Now, lets introduce the pivot_longer() function. As the name impllies, it makes datasets longer by increasing the number of rows and decreasing the number of columns. Let’s imagine we only care about total drug users per category and not frequency. In this dataset, frequency is a character type and we would need to convert to dbl in order to use the function.
#Let's clean the data and get rid of the unnecessary columns
drug_df <- drug_df_0[,-c(4,6,8,10,12,14,16,18,20,22,24,26,28)]

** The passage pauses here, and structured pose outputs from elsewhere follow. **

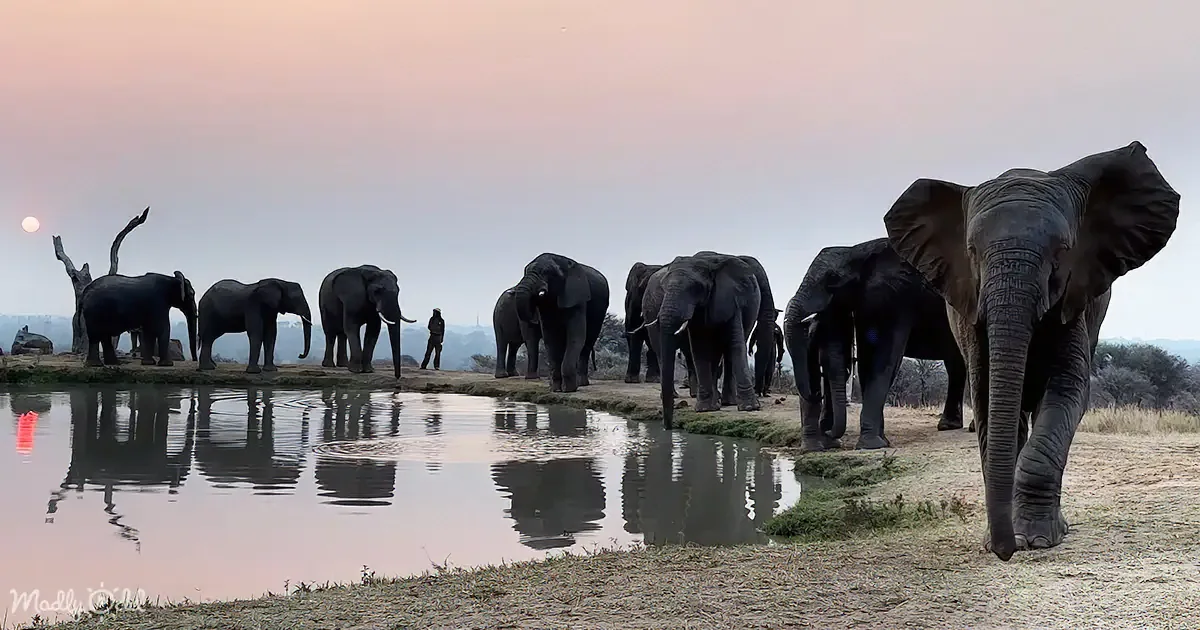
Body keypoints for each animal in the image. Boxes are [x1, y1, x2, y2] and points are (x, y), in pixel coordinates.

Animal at [511, 253, 610, 393]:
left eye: (546, 272)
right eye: (525, 271)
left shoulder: (577, 298)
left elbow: (576, 336)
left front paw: (569, 389)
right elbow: (550, 338)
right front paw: (556, 389)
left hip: (599, 312)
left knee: (587, 343)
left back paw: (581, 384)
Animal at [648, 251, 762, 429]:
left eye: (696, 288)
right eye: (663, 287)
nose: (667, 428)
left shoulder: (730, 299)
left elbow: (735, 344)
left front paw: (750, 408)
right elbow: (699, 348)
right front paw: (705, 410)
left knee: (729, 349)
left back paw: (728, 402)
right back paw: (718, 402)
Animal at [783, 237, 968, 452]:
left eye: (832, 279)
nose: (815, 395)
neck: (858, 251)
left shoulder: (897, 296)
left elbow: (883, 357)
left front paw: (870, 445)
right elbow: (866, 358)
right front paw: (881, 442)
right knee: (956, 365)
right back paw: (948, 426)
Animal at [882, 141, 1179, 561]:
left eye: (1062, 252)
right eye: (972, 252)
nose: (1005, 551)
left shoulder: (1074, 300)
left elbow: (1068, 389)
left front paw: (1037, 540)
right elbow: (987, 394)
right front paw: (1003, 539)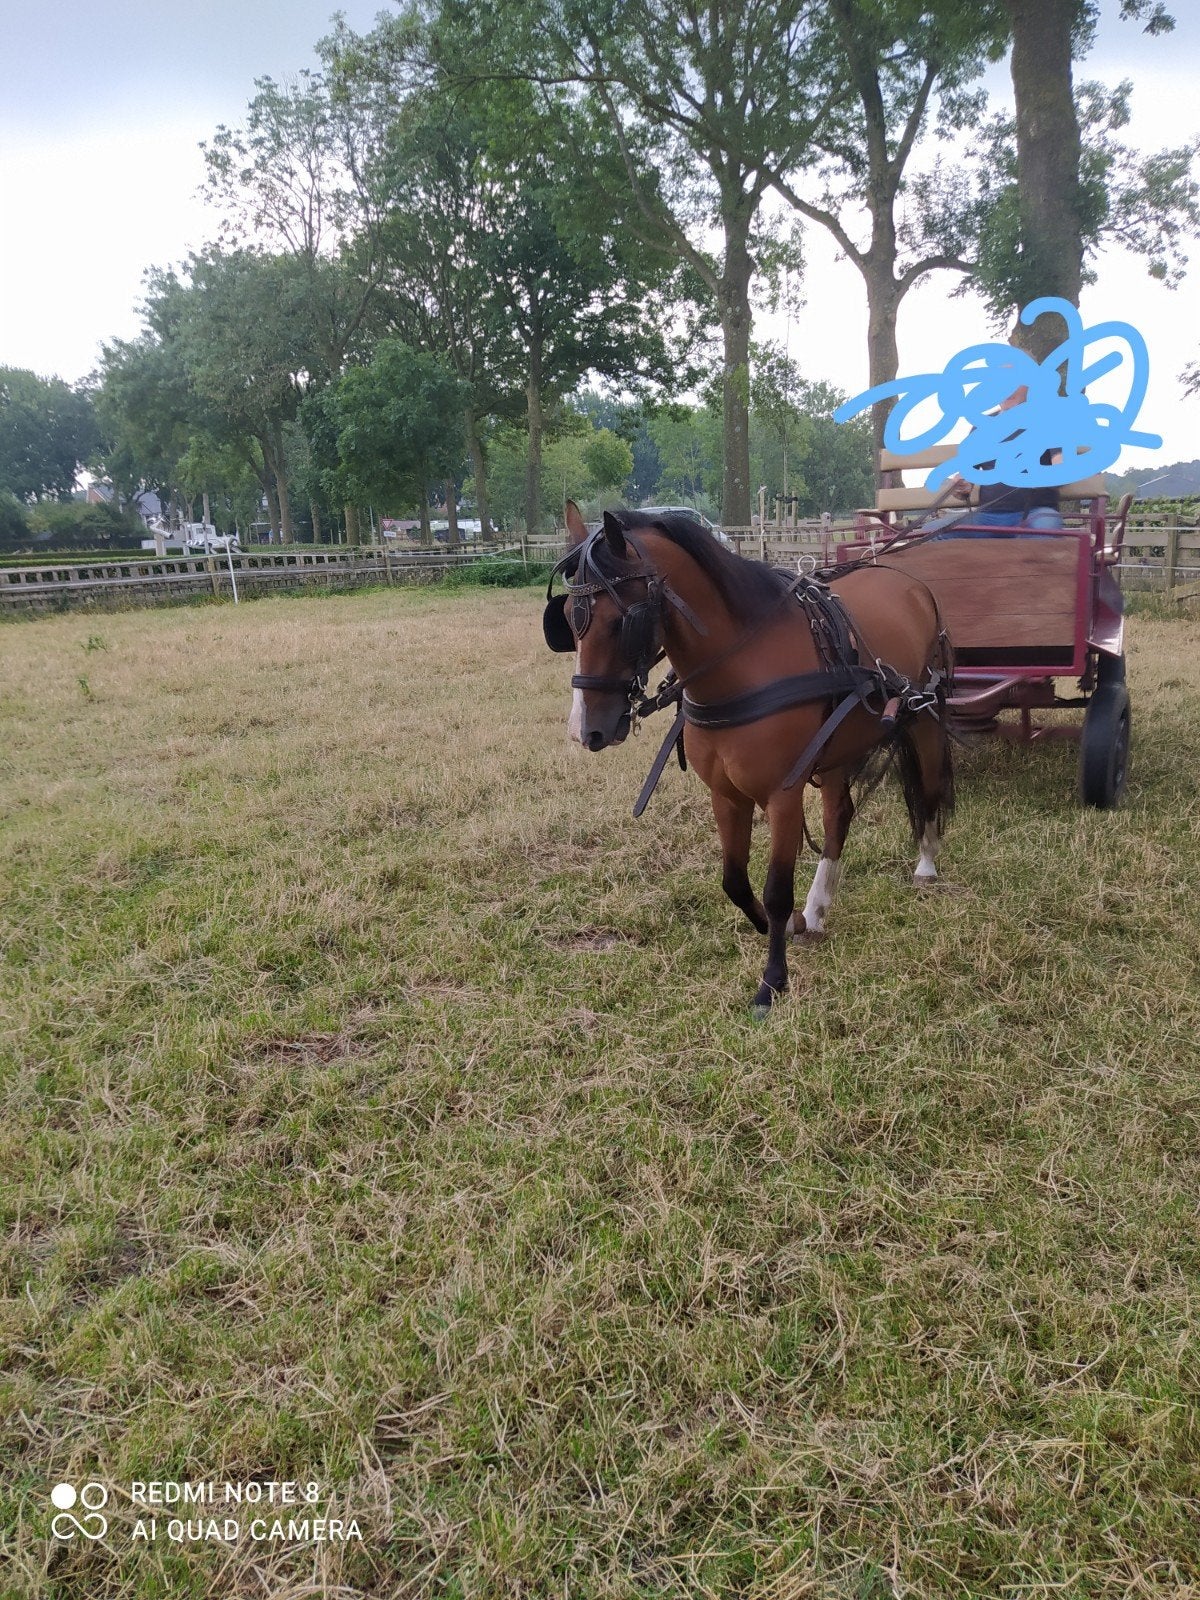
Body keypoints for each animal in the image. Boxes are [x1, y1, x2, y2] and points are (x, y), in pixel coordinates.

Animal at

drug_df_morphin_time <- drug_df %>% pivot_longer(-c(age, n), names_to = "Drugs", values_to = "User_%" )
drug_df_morphin_time
## # A tibble: 221 x 4
## age n Drugs `User_%`
## <chr> <dbl> <chr> <dbl>
## 1 12 2798 alcohol-use 3.9
## 2 12 2798 marijuana-use 1.1
## 3 12 2798 cocaine-use 0.1
## 4 12 2798 crack-use 0
## 5 12 2798 heroin-use 0.1
## 6 12 2798 hallucinogen-use 0.2
## 7 12 2798 inhalant-use 1.6
## 8 12 2798 pain-releiver-use 2
## 9 12 2798 oxycontin-use 0.1
## 10 12 2798 tranquilizer-use 0.2
## # ... with 211 more rows
In the above example, I chose to create a new data frame but that was a personal preference not mandatory for the use of the pivot_longer function.
To illustrate the pivot_wider function, we are going to revert the dataset back to wide.
drug_df_widen <- drug_df_morphin_time %>% pivot_wider(names_from = `Drugs`, values_from = `User_%` )
drug_df_widen
## # A tibble: 17 x 15
## age n `alcohol-use` `marijuana-use` `cocaine-use` `crack-use`
## <chr> <dbl> <dbl> <dbl> <dbl> <dbl>
## 1 12 2798 3.9 1.1 0.1 0
## 2 13 2757 8.5 3.4 0.1 0
## 3 14 2792 18.1 8.7 0.1 0
## 4 15 2956 29.2 14.5 0.5 0.1
## 5 16 3058 40.1 22.5 1 0
## 6 17 3038 49.3 28 2 0.1
## 7 18 2469 58.7 33.7 3.2 0.4
## 8 19 2223 64.6 33.4 4.1 0.5
## 9 20 2271 69.7 34 4.9 0.6
## 10 21 2354 83.2 33 4.8 0.5
## 11 22-23 4707 84.2 28.4 4.5 0.5
## 12 24-25 4591 83.1 24.9 4 0.5
## 13 26-29 2628 80.7 20.8 3.2 0.4
## 14 30-34 2864 77.5 16.4 2.1 0.5
## 15 35-49 7391 75 10.4 1.5 0.5
## 16 50-64 3923 67.2 7.3 0.9 0.4
## 17 65+ 2448 49.3 1.2 0 0
## # ... with 9 more variables: `heroin-use` <dbl>, `hallucinogen-use` <dbl>,
## # `inhalant-use` <dbl>, `pain-releiver-use` <dbl>, `oxycontin-use` <dbl>,
## # `tranquilizer-use` <dbl>, `stimulant-use` <dbl>, `meth-use` <dbl>,
## # `sedative-use` <dbl>
The new dataset is the original dataset.
There are more complicated uses of pivot_longer() and pivot_wider(). Further exploration of the pivot functions can be found here:
https://tidyr.tidyverse.org/articles/pivot.html
But even at it’s most basic use, the pivot functions are intuitive and easy to use.